Required action. Below are the records; copy exactly the stretch from the line containing "Skate Wheels" through the line containing "Being in the", both ends included, and nothing else.

[[ Material for the task open ]]

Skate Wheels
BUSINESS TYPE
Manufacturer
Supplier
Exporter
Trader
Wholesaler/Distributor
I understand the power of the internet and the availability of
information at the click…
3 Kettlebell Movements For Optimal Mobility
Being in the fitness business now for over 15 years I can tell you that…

[[ Material for the task closed ]]
[[ Material for the task open ]]

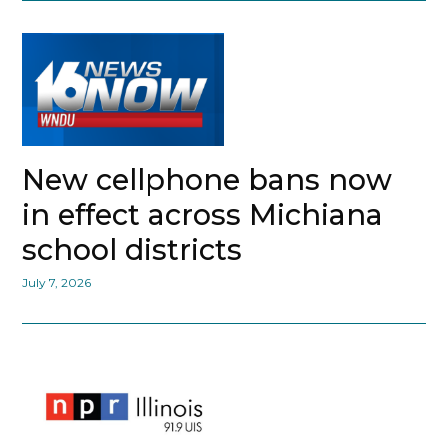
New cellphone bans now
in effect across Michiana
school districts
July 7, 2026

[[ Material for the task closed ]]

Result.
Skate Wheels
BUSINESS TYPE
Manufacturer
Supplier
Exporter
Trader
Wholesaler/Distributor
I understand the power of the internet and the availability of
information at the click…
3 Kettlebell Movements For Optimal Mobility
Being in the fitness business now for over 15 years I can tell you that…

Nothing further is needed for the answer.